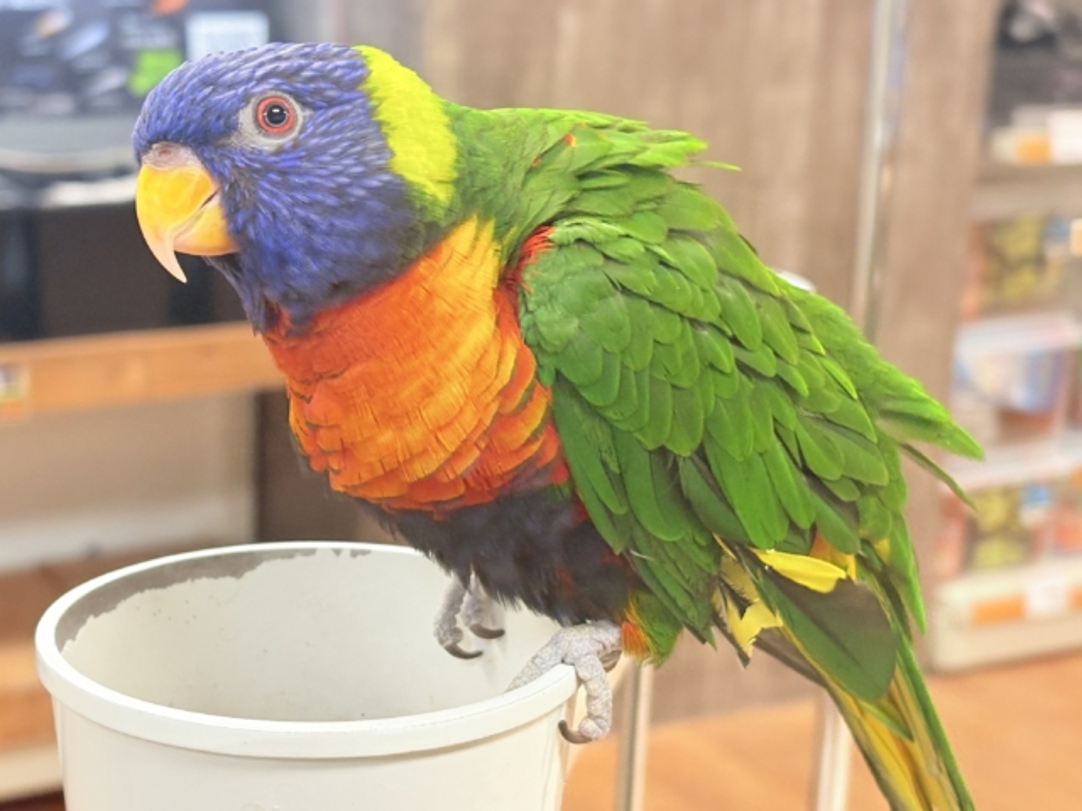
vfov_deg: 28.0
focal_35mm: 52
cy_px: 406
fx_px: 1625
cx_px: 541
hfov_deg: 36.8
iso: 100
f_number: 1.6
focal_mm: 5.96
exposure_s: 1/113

...

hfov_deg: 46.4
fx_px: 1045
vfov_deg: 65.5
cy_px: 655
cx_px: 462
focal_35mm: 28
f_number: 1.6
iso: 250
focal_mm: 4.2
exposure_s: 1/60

▸ **Aim of the exercise**:
Which lines above run from the one containing "vfov_deg: 28.0" to the one containing "exposure_s: 1/113"? Give them again exactly, both ends included.

▸ **Task answer**:
vfov_deg: 28.0
focal_35mm: 52
cy_px: 406
fx_px: 1625
cx_px: 541
hfov_deg: 36.8
iso: 100
f_number: 1.6
focal_mm: 5.96
exposure_s: 1/113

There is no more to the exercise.